You can imagine from reading the title of the movie what it was that prompted my ever-so-awesome wife to buy the Mill Creek (the current reigning champions of cheap-ass genre DVD’s, with their 50 movies for $20 sets) “Tomb of Terrors” box set that contained it for me as an early Cthulhumas present. You can probably also imagine how very little it lives up to the promises its name implies. Granted, it is about vampires, and some of them are lesbians, but the only thing they are barely legal for is the senior citizens’ discount menu at Perkins.
Goth Dyke 1 and Goth Dyke 2 are lovers. After a spat, Goth Dyke 2 is lured by Vampire Dyke 1 into the coven led by Carmilla the vampire queen. Aided by Muffy the Vampire Slayer, Goth Dyke 1 must rescue Goth Dyke 2 and save the day.
Jesus H. Fuck, this movie is awful. I often refer to movies shot with digital video as being shot on a home video camera because it looks cheap and shitty. This movie actually was shot on a camcorder, and most definitely is cheap and shitty. The “actors”, as it were, are made up of the local goth scene from wherever this steaming load of bloody dog shit (my dog Sammael was sick this weekend, thank him for that lovely image) was filmed. I guess I should say taped, not filmed, because no actual professional film was harmed in the making of this movie. Anyway, amateur acting is my point. Bad, bad amateur acting. Amateur acting so bad your local community theater would laugh at it.

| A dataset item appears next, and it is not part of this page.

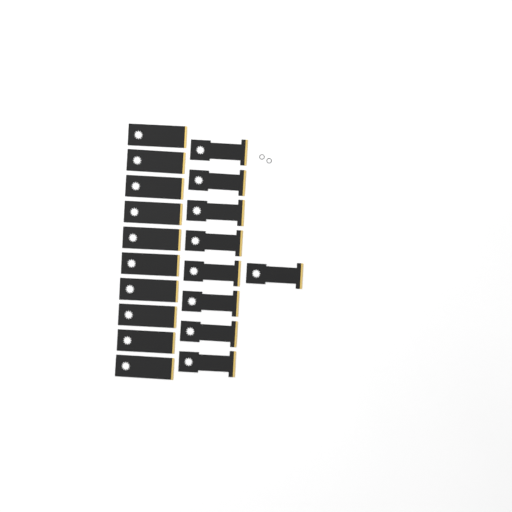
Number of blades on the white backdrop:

And yet, I can’t hate this movie. On a level of pure quality, yes, I hate it. But the bloopers during the credits, as well as the occasional interruptions by some fat schmuck named Mr. Creepo, who looks like he’s trying to be King Diamond’s understudy, walking around a graveyard praying to the ghost of Ed Wood to give him filmmaking advice because the production is falling apart, make me feel more forgiving.

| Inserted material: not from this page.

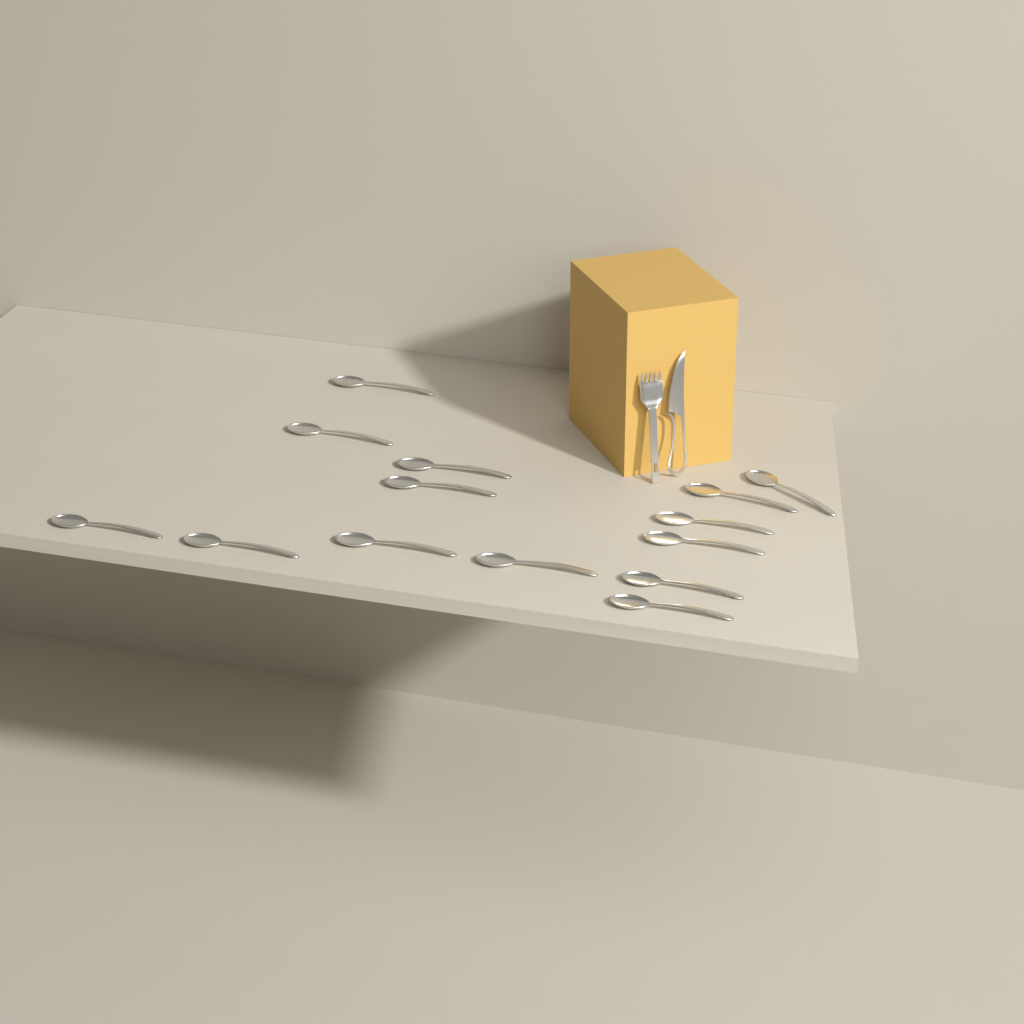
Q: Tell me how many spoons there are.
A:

Now, I know what you’re thinking. “But Ragnarok,” you say. “Just a few days ago, in your Murder Set Pieces review, which had to be trimmed by some 23 pages before the attorney general would declassify Ragnarok as an enemy combatant for writing it, and which “Hustler” magazine is calling ‘the most graphic horror film review ever committed to the internet’, and CBS News raves is ‘the most erotically charged, aggressively deranged, unabashedly brutal American horror review EVER written,’ you said that you hated the fact that current technology allows any loser to make and distribute a movie with very little effort.” And that is true. But while that movie was a pretentious piece of shit made by a guy trying so hard to make a name for himself that he stinks of desperation worse than a brothel next to a “Star Trek” convention, this is just a case of some friends getting together to have some fun and make a movie for laughs, and audiences be damned.
In that vein, I introduce a new rating system, to be used by myself (and whoever else feels inclined to use it) on the occasions where I review silly little home movies like this one. The Not the Mafia rating. The history of Not the Mafia can be read in my Wizards of the Demon Sword review, so I won’t bother recounting it again here. The idea is, it’s a biased rating based on how much fun it looked like the cast and crew had lovingly pooping out their little turd.